→ **TASK INSTRUCTIONS**
Pick out every line in the items below that contains the string "slice" and copy each one. The match is case-sensitive.
==== EXERCISE INPUTS ====
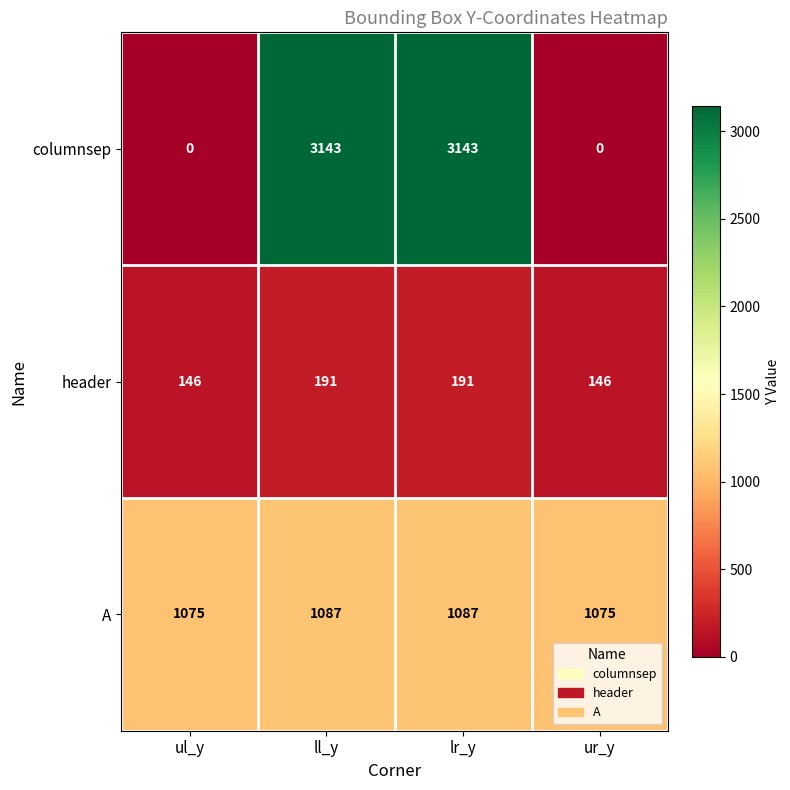

At ll_y, list the series in order from largest to smallest.

columnsep, A, header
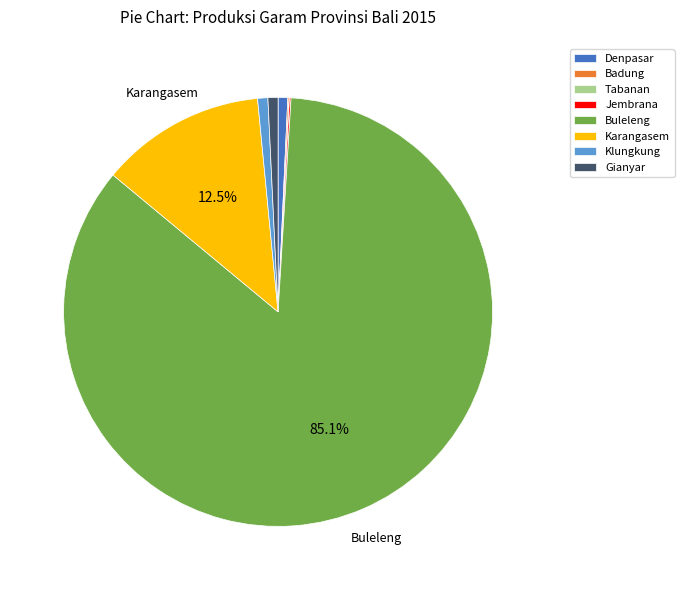

What is the largest slice in the pie chart?

Buleleng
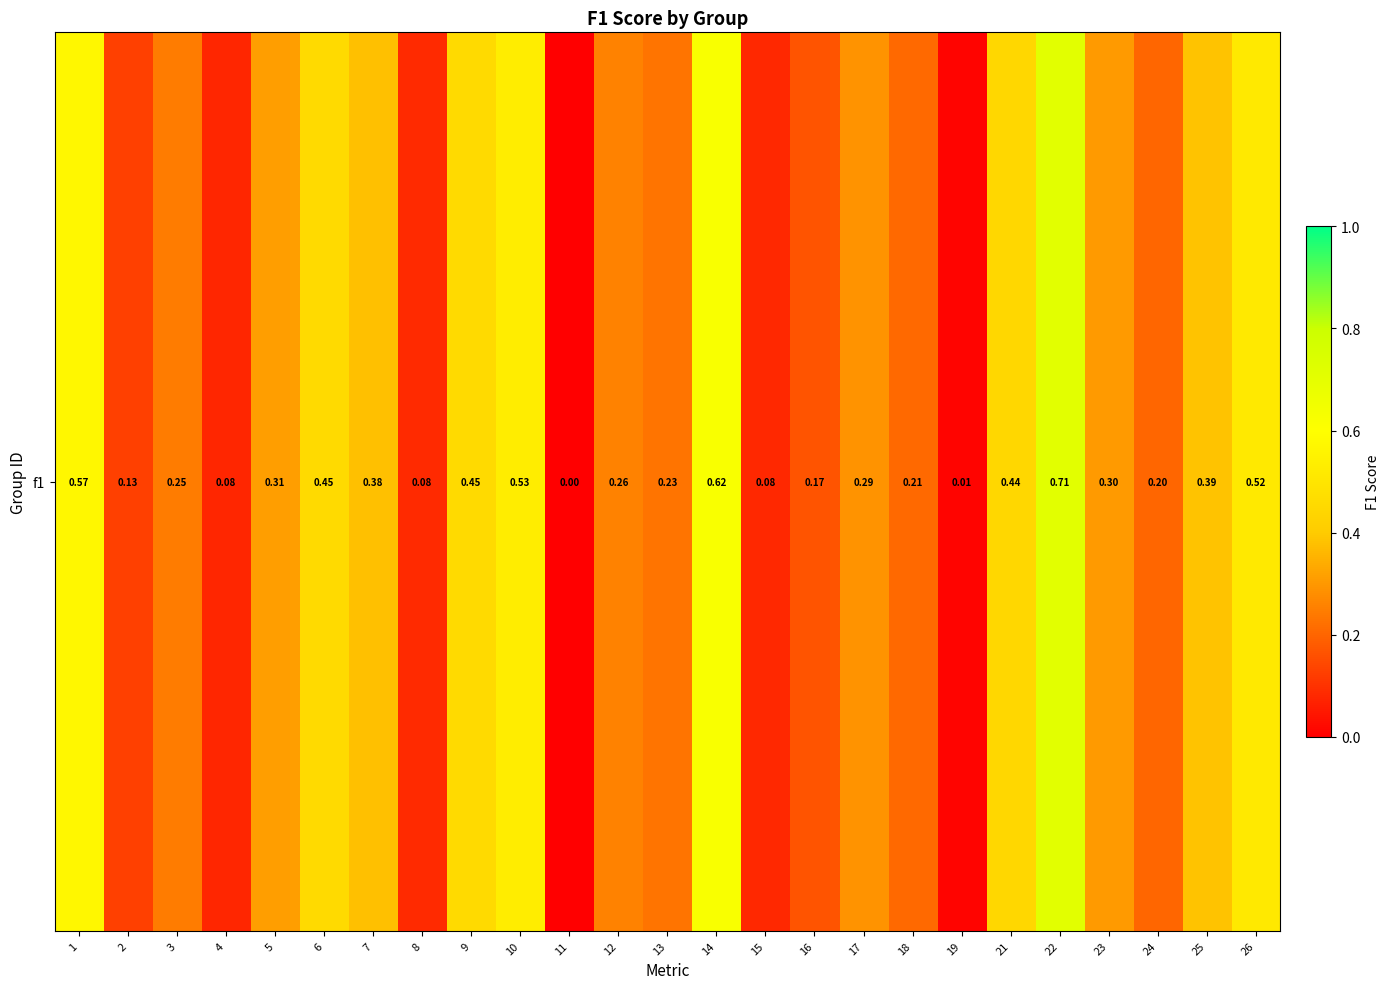

What is the change in value from 11 to 26?

+0.5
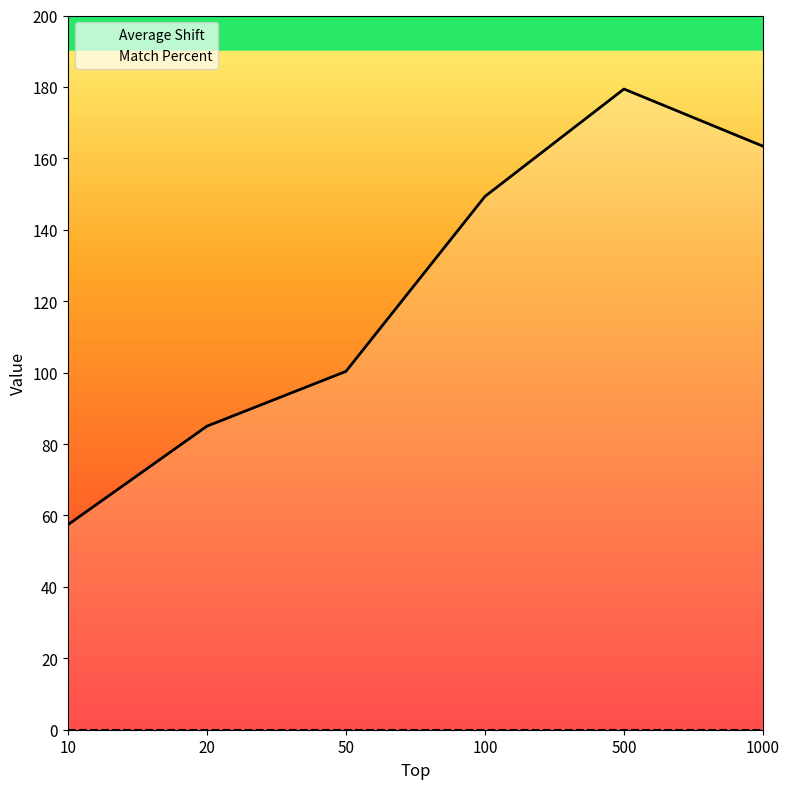

What is the total value across all series at 100?

149.3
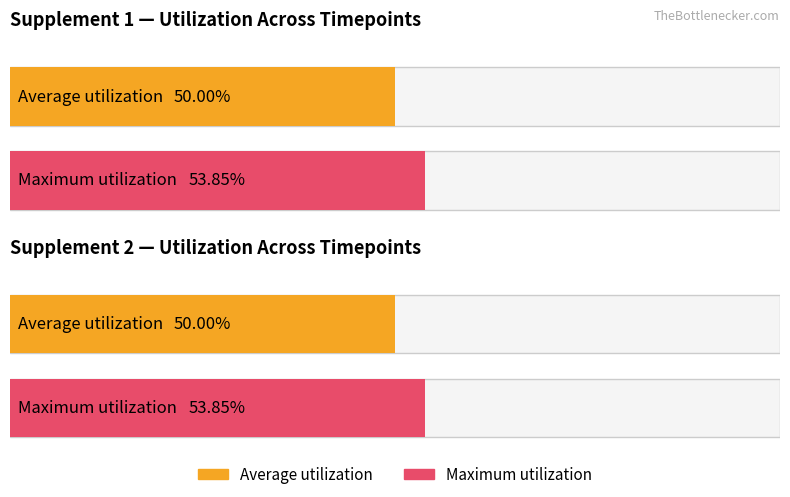

What are all the series names shown in the legend?

Average utilization, Maximum utilization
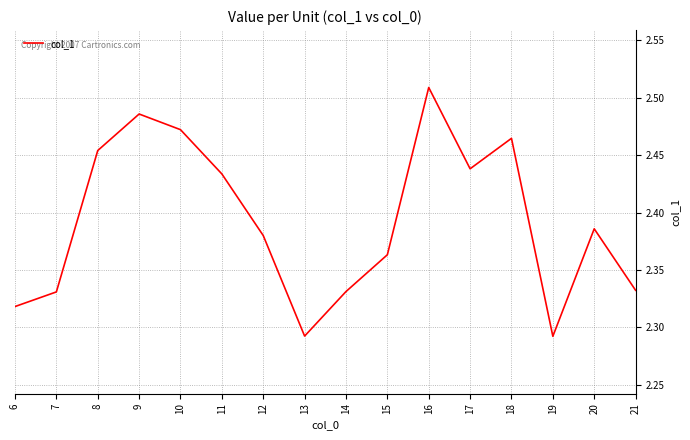

What is the ratio of the value at 20 to the value at 17?

1.0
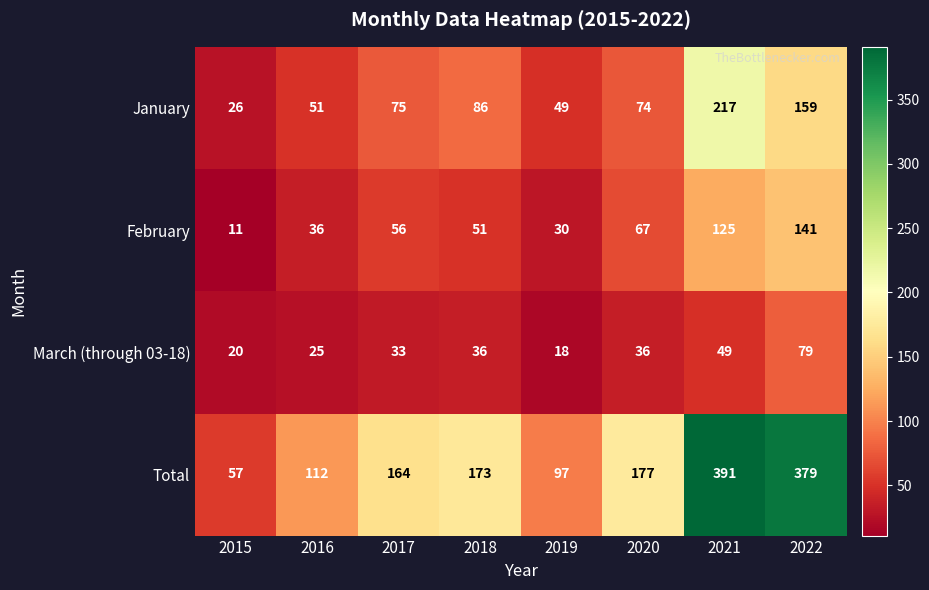

Which series has the widest spread of values?

Total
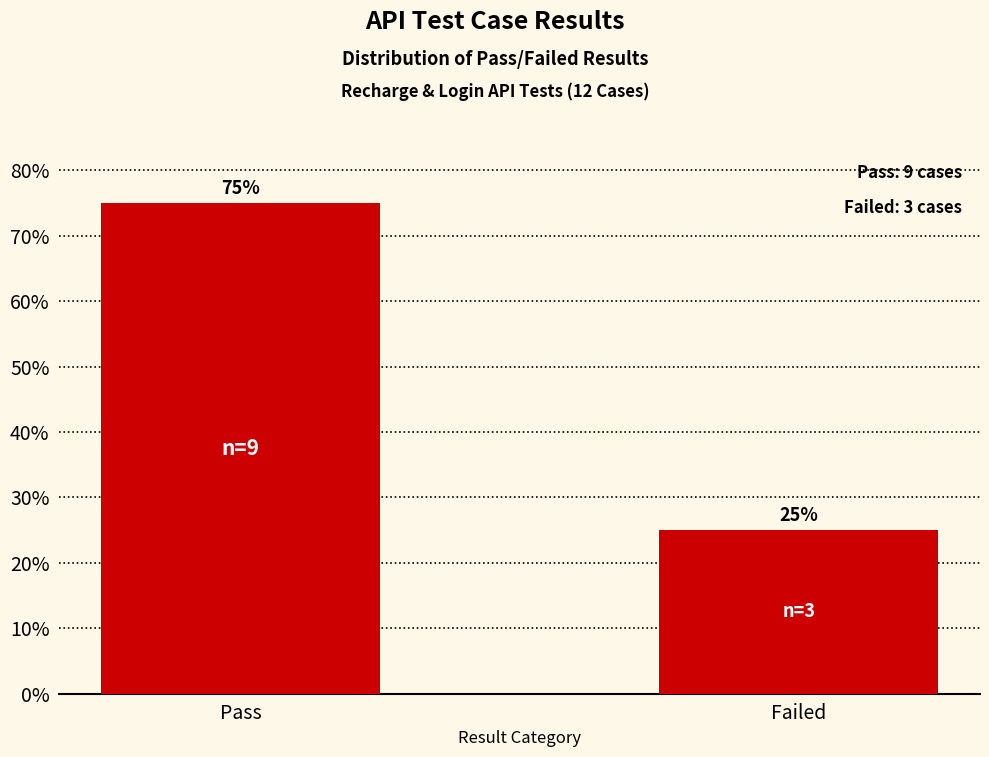

What is the maximum value shown in the chart?

75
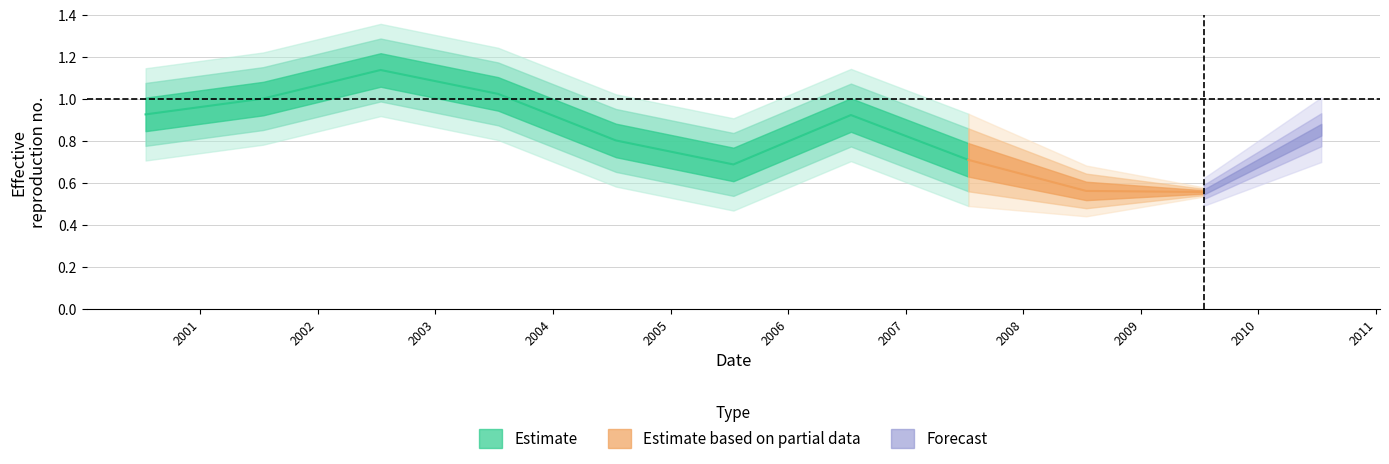

At which category does the data reach its first local peak?

2002-07-15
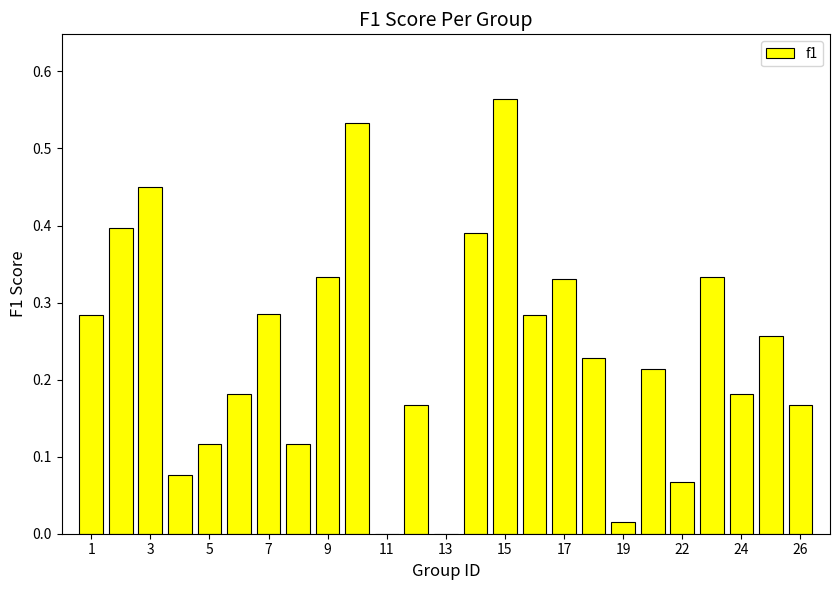

What is the sum of all values?

6.0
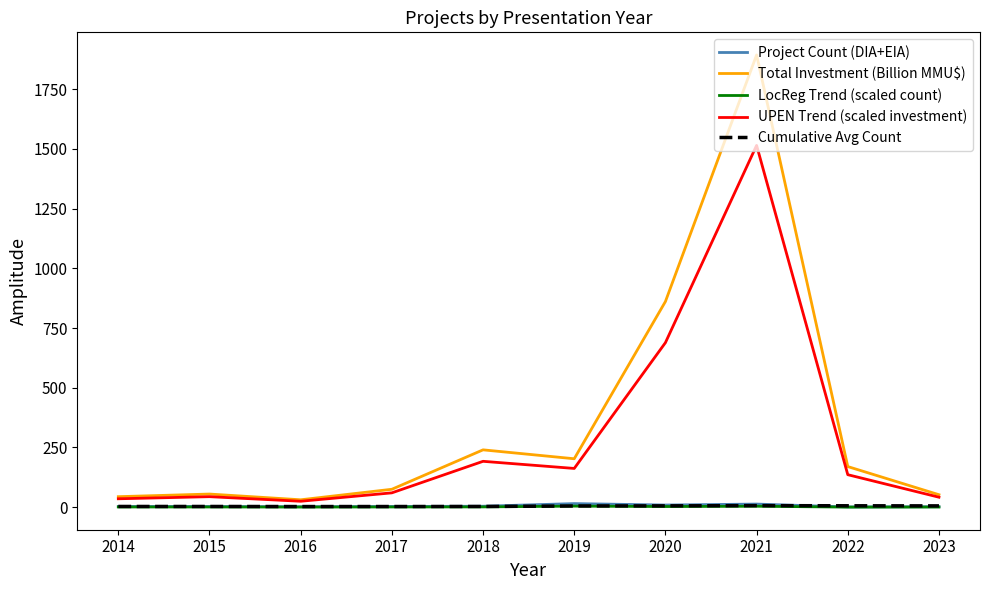

The LocReg Trend (scaled count) series shows 4.5 at 2019. True or false?

True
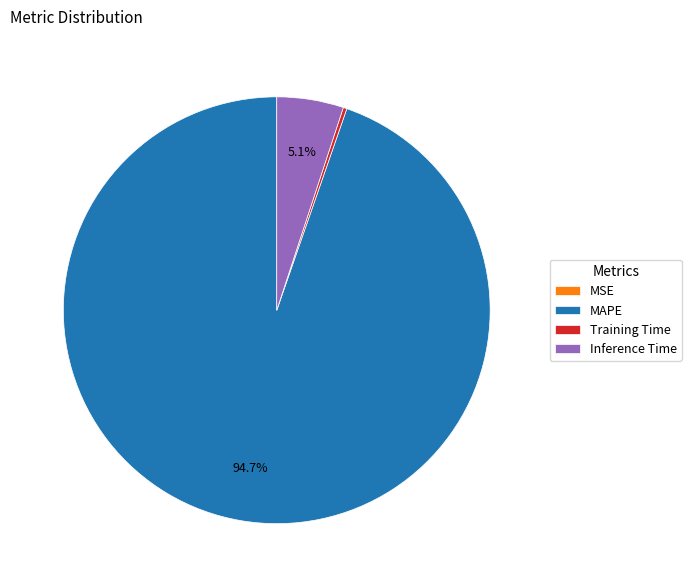

Is MAPE the majority of the pie?

Yes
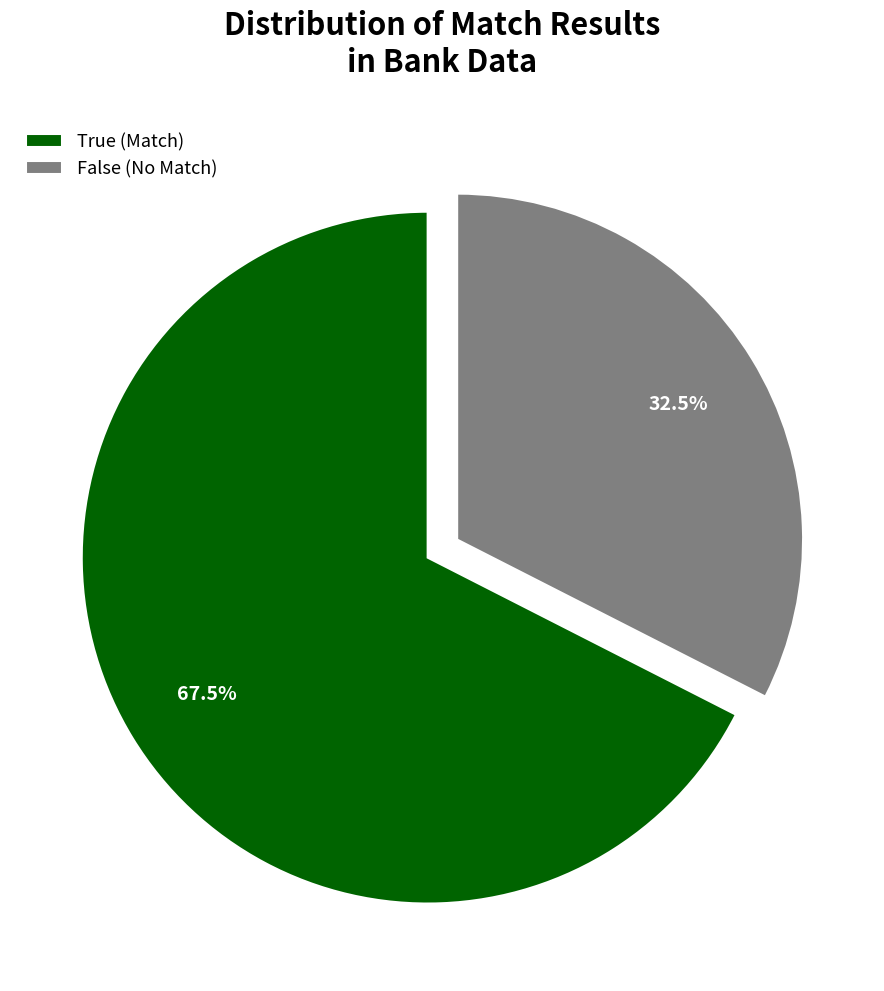

How many segments does this pie chart have?

2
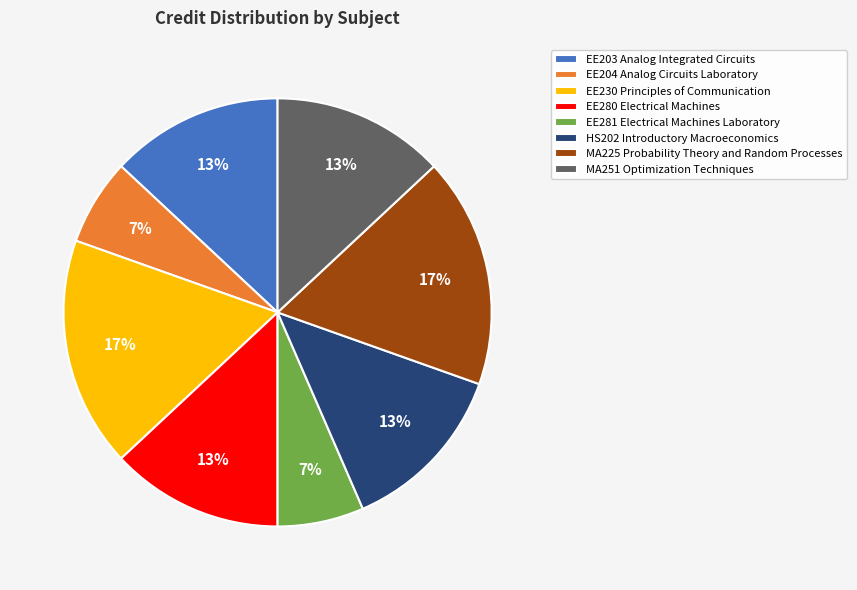

The EE281 Electrical Machines Laboratory slice represents 7% of the pie. True or false?

True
====
→ **EXERCISE SOLUTION**
What is the largest slice in the pie chart?
The EE281 Electrical Machines Laboratory slice represents 7% of the pie. True or false?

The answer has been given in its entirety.